We also allow specifying schedule timestamp margins for external asset dependencies such that one can tell that the sensor should wait for upstream materializations with schedule timestamps up to a bit after (or before) the schedule timestamp being considered for materialization. This is useful if the external dependencies are materialized at a schedule following a different timezone, for example.
Materializations at schedule timestamps can also be skipped (optionally) if a materialization at a later schedule timestamp is already possible. For the purposes of scheduling, a skipped materialization can be considered to have happened if a materialization at a later schedule timestamp has completed.
SLAs are also supported quite naturally. Basically with an SLA of four hours (for example) a materialization with a particular schedule timestamp has four hours to complete counted from the schedule timestamp.

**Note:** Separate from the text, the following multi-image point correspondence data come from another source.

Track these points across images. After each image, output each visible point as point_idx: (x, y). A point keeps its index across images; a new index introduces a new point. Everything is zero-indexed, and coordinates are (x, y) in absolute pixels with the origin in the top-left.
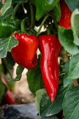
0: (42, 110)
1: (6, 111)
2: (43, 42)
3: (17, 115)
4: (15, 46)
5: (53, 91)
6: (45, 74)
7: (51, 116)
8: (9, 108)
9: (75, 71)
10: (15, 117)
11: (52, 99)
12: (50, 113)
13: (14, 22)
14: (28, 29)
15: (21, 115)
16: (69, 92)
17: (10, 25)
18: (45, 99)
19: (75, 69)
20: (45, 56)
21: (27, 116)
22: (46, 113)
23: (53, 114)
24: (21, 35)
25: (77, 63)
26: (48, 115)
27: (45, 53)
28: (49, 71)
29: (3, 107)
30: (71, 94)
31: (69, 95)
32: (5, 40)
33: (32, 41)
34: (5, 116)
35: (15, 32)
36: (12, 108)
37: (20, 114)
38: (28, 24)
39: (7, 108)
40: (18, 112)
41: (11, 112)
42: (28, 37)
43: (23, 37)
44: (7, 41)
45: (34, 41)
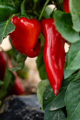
0: (46, 104)
1: (11, 103)
2: (46, 26)
3: (23, 107)
4: (11, 32)
5: (57, 83)
6: (48, 63)
7: (56, 110)
8: (14, 100)
9: (76, 61)
10: (20, 110)
11: (56, 91)
12: (54, 107)
13: (13, 4)
14: (31, 11)
15: (27, 108)
16: (73, 84)
17: (9, 7)
18: (50, 91)
19: (76, 58)
20: (48, 42)
21: (33, 109)
22: (50, 107)
23: (57, 108)
24: (21, 19)
25: (78, 52)
26: (52, 109)
27: (48, 39)
28: (52, 60)
29: (9, 98)
30: (75, 86)
31: (72, 87)
32: (2, 25)
33: (33, 25)
34: (9, 108)
35: (14, 15)
36: (18, 100)
37: (26, 106)
38: (31, 5)
39: (12, 99)
40: (24, 104)
41: (16, 104)
42: (28, 21)
43: (22, 21)
44: (4, 26)
45: (34, 25)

In principle partitioned assets can be treated in an equivalent way as a collection of independent mini-assets each with their own schedule, and with partition-to-partition dependencies determined by partition mappings in addition to the asset-level dependencies. In practice though in our implementation we make some assumptions for efficiency reasons, and handle dependencies on partitioned assets in sort of an aggregate way. We also derive the partition-level schedules from a single asset-level schedule. For time-partitioned assets the schedule timestamps are assigned to the partitions according to the partition windows which implicitly defines a (finite) schedule for each partition, and for static-partitioned assets the same asset-level schedule is just used for all partitions as is.
Coming back to the patterns I mentioned in the beginning, I'll describe a couple of examples of how the sensor behaves.
Let's have asset A scheduled to be materialized at 1 AM each night, and assets B and C scheduled to be materialized at 2 AM each night. C depends on both A and B. Materialization of C scheduled for 2 AM will start only once the materialization of asset A scheduled for 1 AM and the materialization of asset B scheduled for 2 AM have both completed.
In another example let's have asset A scheduled to be materialized once per day at 1 AM and asset B scheduled to be materialized every hour. The materialization of asset B at midnight can start immediately as long as the materialization of asset A at 1 AM the previous day (23 hours ago) has completed. The materialization of asset B at 1 AM will wait for the materialization of asset A at 1 AM. The materialization of asset B at 2 AM will wait for the materialization of asset A at 1 AM (if necessary), but also for its own previous materialization, because we don't allow multiple concurrent materializations for the same asset/partition.
I think that's pretty much it, any thoughts?